Consequently, canned fruit is still used, desired and coveted by the “Brit”. It is not used lavishly, but spared for special occa­sions. As we dipped the pierced spoon into bowls of pears, peaches, prunes, etc. at a morning buffet, I recalled a recipe of some 30 years ago. Easy if you can wield a can opener, yet attractive, tasty and col­orful for the holidays. It can be used as a dessert in shallow bowls, dobbed with whipped cream, or served on the side with your favorite meats with a pierced spoon. If you have any leftover, it keeps well in your refrigerator. That is always handy.

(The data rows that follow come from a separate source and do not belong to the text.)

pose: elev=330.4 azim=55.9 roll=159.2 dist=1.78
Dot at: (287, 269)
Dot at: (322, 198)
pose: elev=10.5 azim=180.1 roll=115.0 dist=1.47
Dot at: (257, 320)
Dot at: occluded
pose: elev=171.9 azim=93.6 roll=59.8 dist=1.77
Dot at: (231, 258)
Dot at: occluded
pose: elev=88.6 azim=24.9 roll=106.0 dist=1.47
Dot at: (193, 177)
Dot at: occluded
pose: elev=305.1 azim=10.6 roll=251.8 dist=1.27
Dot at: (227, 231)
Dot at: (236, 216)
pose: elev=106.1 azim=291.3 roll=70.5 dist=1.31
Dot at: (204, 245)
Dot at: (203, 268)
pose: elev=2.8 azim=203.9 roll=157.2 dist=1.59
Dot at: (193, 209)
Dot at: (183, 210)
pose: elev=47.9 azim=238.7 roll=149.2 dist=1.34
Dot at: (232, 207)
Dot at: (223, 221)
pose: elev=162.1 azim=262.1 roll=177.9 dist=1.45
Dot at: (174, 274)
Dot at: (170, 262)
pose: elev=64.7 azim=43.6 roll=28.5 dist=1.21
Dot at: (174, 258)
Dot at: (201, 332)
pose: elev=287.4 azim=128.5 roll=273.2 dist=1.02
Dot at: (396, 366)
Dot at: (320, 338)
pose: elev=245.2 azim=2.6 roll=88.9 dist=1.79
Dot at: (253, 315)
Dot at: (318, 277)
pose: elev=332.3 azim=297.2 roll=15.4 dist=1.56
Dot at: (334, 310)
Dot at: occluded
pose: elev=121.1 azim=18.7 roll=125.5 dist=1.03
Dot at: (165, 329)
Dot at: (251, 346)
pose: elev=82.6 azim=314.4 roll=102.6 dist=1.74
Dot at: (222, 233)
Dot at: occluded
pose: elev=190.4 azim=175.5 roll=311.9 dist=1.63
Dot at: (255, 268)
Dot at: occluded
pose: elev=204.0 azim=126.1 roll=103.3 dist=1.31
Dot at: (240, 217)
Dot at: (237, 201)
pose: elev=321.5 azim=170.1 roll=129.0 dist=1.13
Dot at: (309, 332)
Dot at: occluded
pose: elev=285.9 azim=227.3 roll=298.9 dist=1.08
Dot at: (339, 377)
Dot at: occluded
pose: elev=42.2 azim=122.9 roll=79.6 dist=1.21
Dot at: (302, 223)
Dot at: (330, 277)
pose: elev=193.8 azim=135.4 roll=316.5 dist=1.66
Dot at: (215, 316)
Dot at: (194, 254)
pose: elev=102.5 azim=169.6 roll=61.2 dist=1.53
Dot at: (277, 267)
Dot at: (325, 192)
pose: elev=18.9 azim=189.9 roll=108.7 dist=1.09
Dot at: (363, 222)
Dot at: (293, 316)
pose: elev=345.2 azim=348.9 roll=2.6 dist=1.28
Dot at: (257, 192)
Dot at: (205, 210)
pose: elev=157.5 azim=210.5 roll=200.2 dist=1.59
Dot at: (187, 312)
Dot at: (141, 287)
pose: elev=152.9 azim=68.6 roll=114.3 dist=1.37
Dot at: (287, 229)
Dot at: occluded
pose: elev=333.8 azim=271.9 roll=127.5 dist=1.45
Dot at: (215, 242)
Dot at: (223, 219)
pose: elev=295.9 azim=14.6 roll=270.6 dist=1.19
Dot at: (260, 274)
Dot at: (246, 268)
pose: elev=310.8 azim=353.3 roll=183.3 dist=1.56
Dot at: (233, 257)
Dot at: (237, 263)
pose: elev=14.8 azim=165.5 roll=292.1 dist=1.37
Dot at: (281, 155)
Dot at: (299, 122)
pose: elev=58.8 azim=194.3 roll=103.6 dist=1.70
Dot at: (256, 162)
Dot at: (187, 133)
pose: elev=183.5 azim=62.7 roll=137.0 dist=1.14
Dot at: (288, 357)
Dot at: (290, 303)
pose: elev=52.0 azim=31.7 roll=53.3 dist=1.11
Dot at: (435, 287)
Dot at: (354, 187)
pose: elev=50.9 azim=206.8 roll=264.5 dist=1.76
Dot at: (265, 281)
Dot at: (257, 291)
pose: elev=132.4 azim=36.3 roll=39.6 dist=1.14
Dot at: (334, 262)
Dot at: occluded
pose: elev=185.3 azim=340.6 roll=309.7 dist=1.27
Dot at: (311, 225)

I present it to you in its entirety, price and all. It gives inflation a new meaning.

PARTY FRUIT COMPOTE

1 (1 lb) can peach halves

1 (9 oz) can pineapple slices

1 (8 oz. can green gage plums

1 (8 oz) can purple plums

1 (1 lb) can pear halves

1 (8 oz) can apricots

1 (8 oz) can Bing cherries

2 cups white wine (Sauterne is great)

1/4 tsp spearmint flavoring

Drain the syrup from the canned fruits. Mix fruits together. Mix 2 cups of canned fruit syrup and the wine. Add the spearmint flavoring and pour over the fruits. Chill thoroughly. Serves 8 or more. (Costs $1.87 in 1958!)

Don’t forget, today you can purchase fruits in their natural juice, which is far better than all the sugar used in canning years ago.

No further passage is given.